A full study using the Travel Cost Method (TCM) requires that information be available on the amount of time that visitors spend traveling to specific facilities, the amount of time they spend at those facilities, and several other factors; such information is often collected through a visitor survey. While the information needed for a complete TCM analysis of recreational value is not available for the Park, it is possible to use results from other locations to obtain an estimate of the value to visitors of their trips to the Park. Table 4 summarizes a number of such studies, as well as a multi-site CV study for comparison. The values are expressed as dollars per acre per year, which is a frequently used metric in this type of study.

Table 4: Recreational Values from Selected LakeStudies (2004 $)
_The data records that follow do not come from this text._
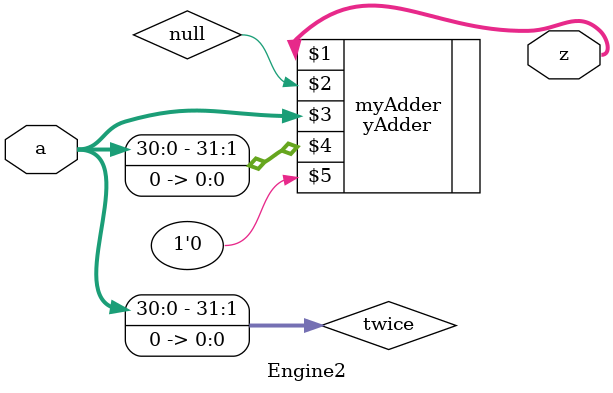
<source format=v>
module Engine2(z, a);
output [31:0] z;
input [31:0] a;

wire signed[31:0]twice;
assign twice = a<<1;
//yAlu myAlu(twice, null, a,a , 3'b010);
yAdder myAdder(z,null,a,twice, 1'b0);
endmodule

</source>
Study & Yr. Publ. / Study Location / Method / Low Est. / High Est. / Average
dollars per acre per year
Shafer, E. L. 1993 / Spring Cr., PA / Travel cost / $938 / $938 / $938
Ward, F. A. 1996 / SacramentoCA / Travel cost / 17 / 1,635 / 826
Cordell, H. K. 1993 / Chatuge Lk, NC / Conting. val. / 326 / 1,210 / 768
Shafer, E. L. 1993 / Fisherman's Paradise PA / Travel cost / 470 / 470 / 470
Cordell, H. K. 1993 / Santeetlah Lk, NC / Conting. val. / 241 / 682 / 462
Cordell, H. K. 1993 / Fontana Lk, NC / Conting. val. / 162 / 679 / 420
Burt, O. R. 1971 / 3 lakes in MO / Travel cost / 393 / 393 / 393
Piper, S. 1997 / Black Hills, SD/Wyo. / Travel cost / 205 / 205 / 205
Cordell, H. K. 1993 / Hiwassee Lk, NC / Conting. val. / 115 / 242 / 179
Kreutzwiser, R. 1981 / Long Pt. Marsh/Lk EriePA / Travel cost / 154 / 154 / 154
Shafer, E. L. 1993 / Middle Cr., PA / Travel cost / 83 / 83 / 83

The average of the averages for these eleven sets of results is $445/acre/year, and the median of the averages is $420/ac/yr (both figures in 2004 dollars), or about $461 and $488 in 2007 dollars, respectively. Since the area of the Lake is 2,686 acres, the implied total recreational value in 2007 dollars is about $1.2-1.3 million per year. It should be noted that this amount greatly exceeds the actual entry fees visitors pay. In other words, the Park’s recreational value to visitors is much greater than their actual out-of-pocket payments for entry fees, with the difference representing consumer surplus (see above).